We take no credit for this recipe; a good cook passed it along as her adaptation of a Martha Stewart Everyday Food recipe. We liked it and added it to our recipe box. The recipe makes enough for leftovers another night, unless your family is large. When I cook I add half a can of pitted black olives around the enchiladas. If you are short of ingredients, simply add finely diced bell pepper, zucchini, or whatever vegetable you have on hand, it all works. Rolling the tortillas is neater if a helper can measure out the filling while you roll. You can also use this as a “make ahead” recipe, by freezing the sauce and enchiladas separately. With a simple spinach salad, this makes a dinner that is tasty, healthy, and economical.

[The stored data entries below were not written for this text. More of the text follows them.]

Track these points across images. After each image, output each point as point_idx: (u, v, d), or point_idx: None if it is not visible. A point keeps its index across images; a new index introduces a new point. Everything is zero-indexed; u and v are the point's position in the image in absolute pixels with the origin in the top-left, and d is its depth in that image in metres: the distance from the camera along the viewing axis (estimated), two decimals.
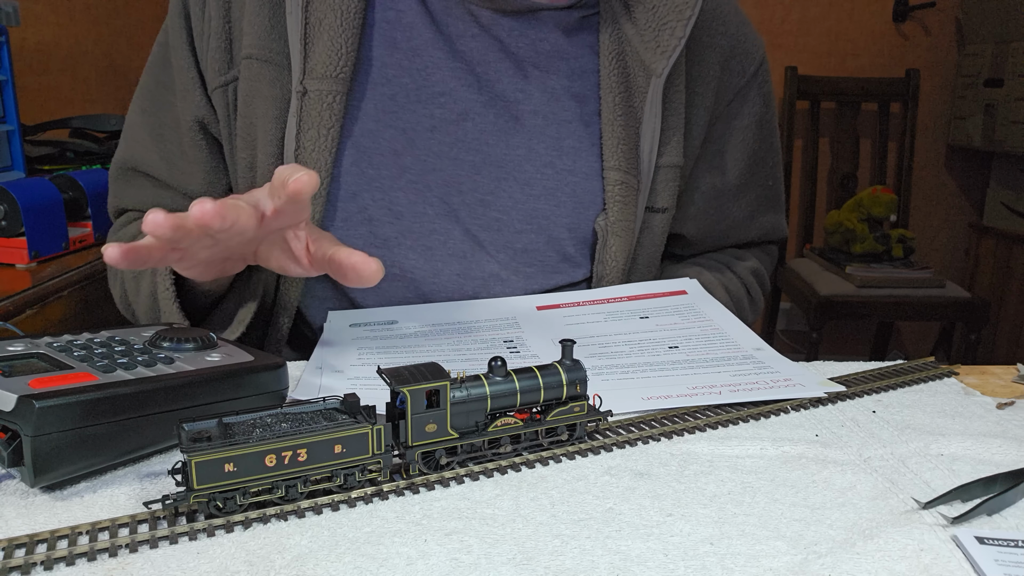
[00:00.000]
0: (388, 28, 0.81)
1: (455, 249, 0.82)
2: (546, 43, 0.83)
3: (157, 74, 0.87)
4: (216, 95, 0.82)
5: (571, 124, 0.83)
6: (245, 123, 0.81)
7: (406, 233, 0.81)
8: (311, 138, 0.77)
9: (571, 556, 0.42)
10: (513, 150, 0.82)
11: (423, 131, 0.80)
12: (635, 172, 0.83)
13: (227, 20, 0.81)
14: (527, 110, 0.82)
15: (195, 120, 0.84)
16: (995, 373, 0.72)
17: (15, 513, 0.46)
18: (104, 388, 0.49)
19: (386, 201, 0.80)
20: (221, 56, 0.81)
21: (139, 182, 0.88)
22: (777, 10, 2.80)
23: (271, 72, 0.78)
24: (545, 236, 0.83)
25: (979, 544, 0.43)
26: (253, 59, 0.78)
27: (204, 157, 0.85)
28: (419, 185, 0.80)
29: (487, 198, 0.82)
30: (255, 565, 0.41)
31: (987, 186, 2.81)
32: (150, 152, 0.86)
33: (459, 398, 0.50)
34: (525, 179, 0.82)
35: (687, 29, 0.80)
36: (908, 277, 2.38)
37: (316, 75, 0.76)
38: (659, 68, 0.81)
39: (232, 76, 0.81)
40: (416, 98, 0.80)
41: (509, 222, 0.82)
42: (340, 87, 0.77)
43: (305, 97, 0.76)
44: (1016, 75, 2.46)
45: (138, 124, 0.88)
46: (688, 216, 0.92)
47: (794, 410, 0.61)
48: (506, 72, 0.82)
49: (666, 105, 0.83)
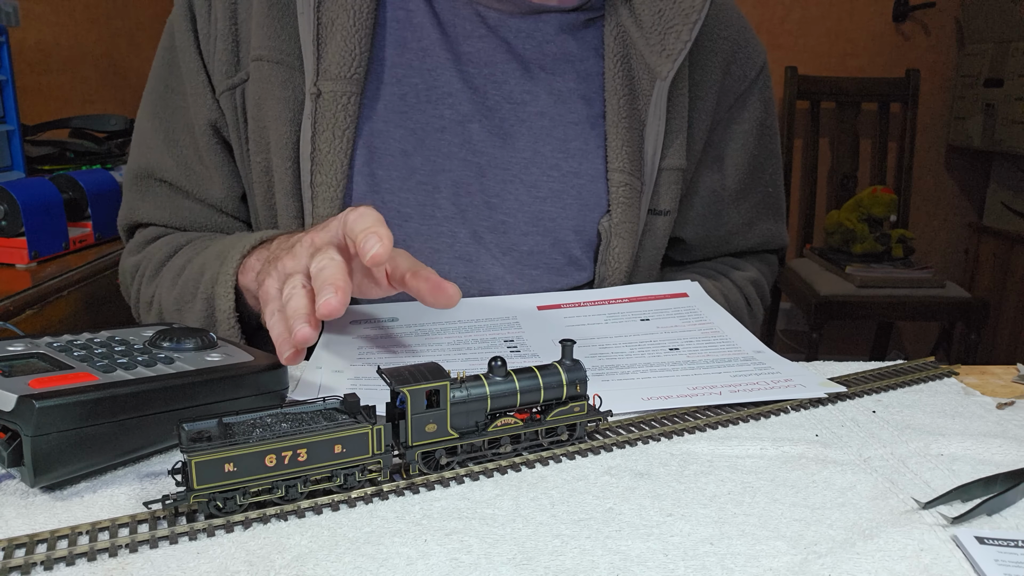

If we had guests coming and there was time, I would make flan for dessert.
2 tbsp. olive oil
1 tsp cumin, ground
¼ cup flour
¼ cup tomato paste
14.5 oz. vegetable broth
Salt and pepper
3 cups (12 oz.) pepper-jack cheese, grated
12 oz. can black beans, rinsed and drained
1 carton (10 oz.) frozen, chopped spinach, thawed and squeezed
11 oz. can corn kernels, drained
6 green onions, thinly sliced
1 tsp cumin, ground
16 corn tortillas (6” size)
1. In a medium saucepan, heat olive oil and add cumin, flour, and tomato paste. Cook 1 minute, whisking.
2. Whisk in broth and ¾ cup water. Bring to boil and then simmer until slightly thickened (5-8 min.). Salt and pepper, then set aside.
3. For filling, combine in a large bowl 2 cups cheese (saving 1 cup for topping), beans, thawed spinach, corn, half of green onions, cumin, plus salt and pepper.
4. Preheat oven to 400 degrees F.
5. Lightly oil a 9x13 baking dish.
6. Stack tortillas in a damp paper towel and warm 1 min. in microwave.
7. One-by-one, fill tortillas with about 1/3 cup filling, roll tightly, and arrange in baking dish, seam down.
8. Cover enchiladas with the sauce and top with remaining cheese.
9. Bake 15-20 minutes, until sauce is bubbly.
10. Remove and let cool five minutes. Top with remaining green onions and serve.